This episode belongs where it is. It is quite an episode: a remarkable almost word for word reshooting of the 1953 version of the Story. The show was one of two entries in the 1960s show that had its basis in a 1950s episode.
The story is beautiful and surprising, a Christmas treasure that’s still memorable and heart-warming after all these years. It is a testament to the writing of Richard Breen. In his life, Breen won an Academy Award for Best Writing, Story, and Screenplay for the 1954 minor Classic, Titanic.
But as the years has faded, so has Breen from the public consciousness. However, this one episode of Dragnet he wrote in 1953 during the first year of the Eisenhower Administration could be retold with ease in the anger and rage of the late 1960s, when the whole world had changed. Two decades later, a version of the story would be used in an episode of Macgyver. And if you were to tell the same story today, you could use almost the same script that Breen did.

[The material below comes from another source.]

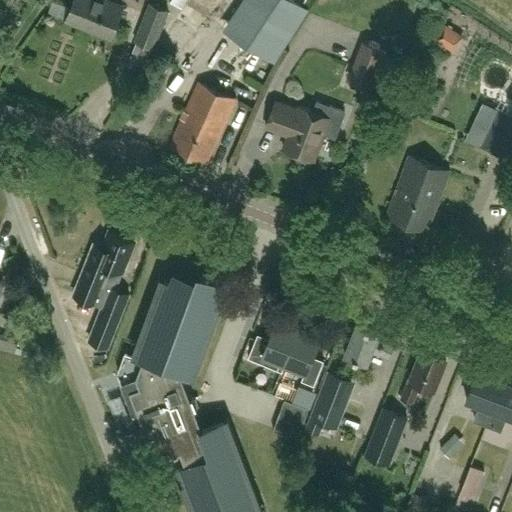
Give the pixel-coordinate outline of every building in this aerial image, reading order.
[(112,36),(124,6),(108,0),(74,0),(67,19),(112,36)] [(172,0),(170,4),(182,11),(188,0),(172,0)] [(279,59),(308,7),(296,0),(252,0),(233,34),(279,59)] [(154,48),(169,10),(150,2),(134,40),(154,48)] [(463,35),(445,23),(435,39),(453,51),(463,35)] [(386,50),(363,42),(349,79),(371,88),(386,50)] [(207,162),(236,97),(198,80),(169,145),(207,162)] [(317,101),(314,110),(300,105),(299,108),(276,100),(266,126),(281,131),(281,129),(289,132),(283,148),(314,160),(325,132),(335,136),(345,112),(317,101)] [(511,117),(498,110),(481,146),(511,161),(511,117)] [(368,137),(379,149),(388,141),(378,129),(368,137)] [(450,170),(410,155),(387,215),(427,230),(450,170)] [(90,257),(76,294),(99,302),(105,305),(92,340),(108,346),(130,290),(118,285),(135,239),(110,230),(104,247),(96,244),(90,257)] [(174,271),(171,280),(164,278),(136,356),(143,358),(136,376),(140,385),(130,389),(153,449),(170,443),(196,511),(259,511),(224,419),(203,428),(182,373),(191,376),(225,283),(201,275),(199,280),(174,271)] [(258,333),(248,357),(281,371),(299,326),(277,318),(269,338),(258,333)] [(390,357),(395,342),(378,336),(379,332),(356,323),(345,355),(367,363),(372,350),(390,357)] [(299,326),(281,371),(282,371),(284,366),(304,374),(302,380),(314,385),(324,360),(313,355),(321,335),(318,334),(319,331),(307,326),(306,329),(299,326)] [(18,341),(0,336),(0,346),(15,351),(18,341)] [(435,390),(447,359),(422,349),(410,379),(409,378),(401,398),(413,403),(420,384),(435,390)] [(475,419),(487,424),(504,380),(477,370),(466,399),(480,404),(475,419)] [(321,391),(307,429),(319,433),(323,422),(328,424),(334,427),(344,400),(352,380),(346,378),(329,371),(321,391)] [(506,414),(511,415),(511,383),(504,380),(487,424),(501,429),(506,414)] [(297,439),(309,407),(285,398),(273,430),(297,439)] [(407,419),(384,409),(364,457),(388,467),(407,419)] [(448,440),(440,448),(450,458),(458,450),(448,440)] [(481,498),(490,470),(475,465),(466,493),(481,498)] [(411,511),(436,511),(438,510),(426,504),(429,497),(413,491),(406,510),(411,511)]
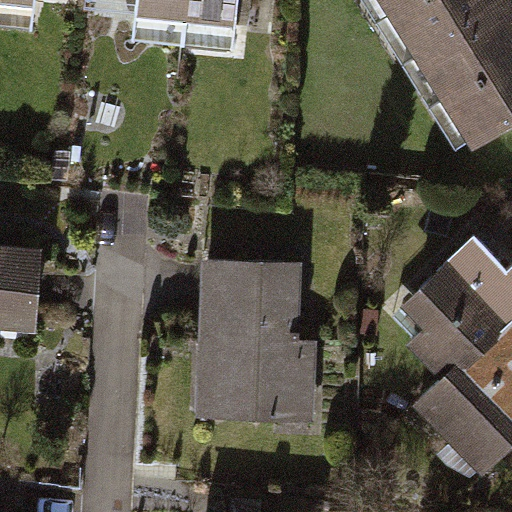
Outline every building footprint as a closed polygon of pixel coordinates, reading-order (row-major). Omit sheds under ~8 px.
[(0,0),(0,24),(39,27),(41,6),(40,0),(0,0)] [(89,0),(40,0),(41,6),(89,9),(89,0)] [(89,0),(89,9),(140,13),(140,0),(89,0)] [(138,42),(191,45),(193,0),(140,0),(140,13),(138,42)] [(247,0),(193,0),(191,45),(244,49),(247,0)] [(511,0),(391,0),(426,58),(511,6),(511,0)] [(478,143),(511,121),(511,6),(426,58),(478,143)] [(477,229),(389,313),(452,379),(511,322),(511,264),(511,265),(477,229)] [(0,330),(40,334),(46,249),(0,245),(0,330)] [(203,250),(198,412),(316,415),(319,334),(301,333),(303,253),(203,250)] [(511,322),(452,379),(421,409),(480,470),(511,440),(511,322)]
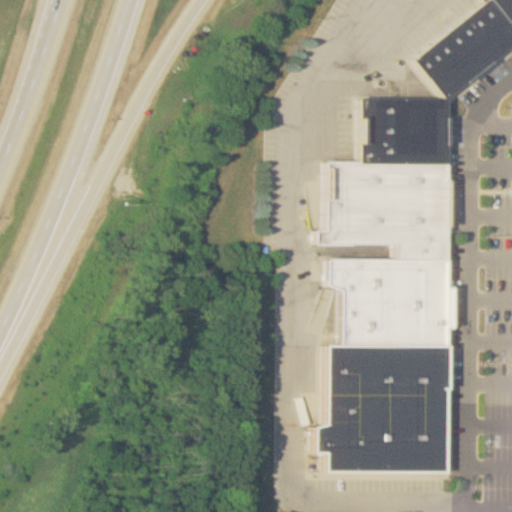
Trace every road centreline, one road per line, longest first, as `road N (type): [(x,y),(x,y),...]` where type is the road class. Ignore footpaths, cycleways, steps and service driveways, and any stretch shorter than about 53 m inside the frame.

What makes the story so timeless? I think it’s that element of the unexpected. We begin the episode with a sense of dismay at the idea of someone robbing a church on Christmas Eve, particuarly of a religious statue, and we’er led to suspect a devout worshiper with a past of committing a crime. Yet, in the end, we found out things weren’t quite as they appeared.

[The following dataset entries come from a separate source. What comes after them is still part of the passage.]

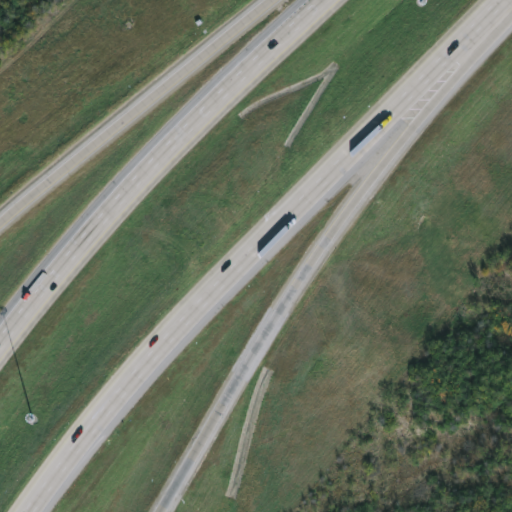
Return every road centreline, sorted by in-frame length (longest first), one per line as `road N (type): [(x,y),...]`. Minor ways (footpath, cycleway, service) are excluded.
road 1 (motorway): [(30,511),(183,319),(449,51)]
road 2 (motorway): [(321,0),(135,181),(0,343)]
road 3 (motorway): [(159,511),(308,264),(412,127)]
road 4 (motorway): [(268,0),(0,220)]
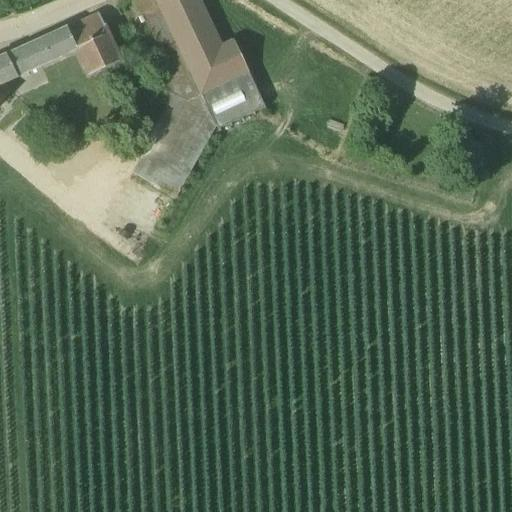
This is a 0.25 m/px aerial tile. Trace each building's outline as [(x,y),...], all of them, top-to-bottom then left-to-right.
[(215,130),(217,131),(263,109),(232,42),(219,48),(196,0),(131,0),(115,8),(119,18),(135,11),(138,17),(141,16),(157,53),(148,58),(150,63),(148,65),(159,89),(172,98),(215,130)] [(75,52),(87,78),(122,62),(98,16),(67,30),(75,52)] [(4,86),(75,52),(67,30),(0,59),(0,102),(10,91),(4,86)] [(131,174),(174,198),(175,197),(215,130),(172,98),(136,159),(139,161),(131,174)] [(459,154),(456,167),(471,170),(474,157),(459,154)]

What looks like a theft is not always a theft, and as Friday suggests, what looks like a poor person isn’t always a poor person. Through the tumult of the years, and the painful side of life that Dragnet portrays, this episode stands out for its hope. It was in the same vein as the famous Apollo 8 message that would come the next Christmas in providing hope and re-assurance to a troubled and turbulent world. More than 57 years after Breen produced the first version of this story, it still stands as a beacon that continues to connect with new generations.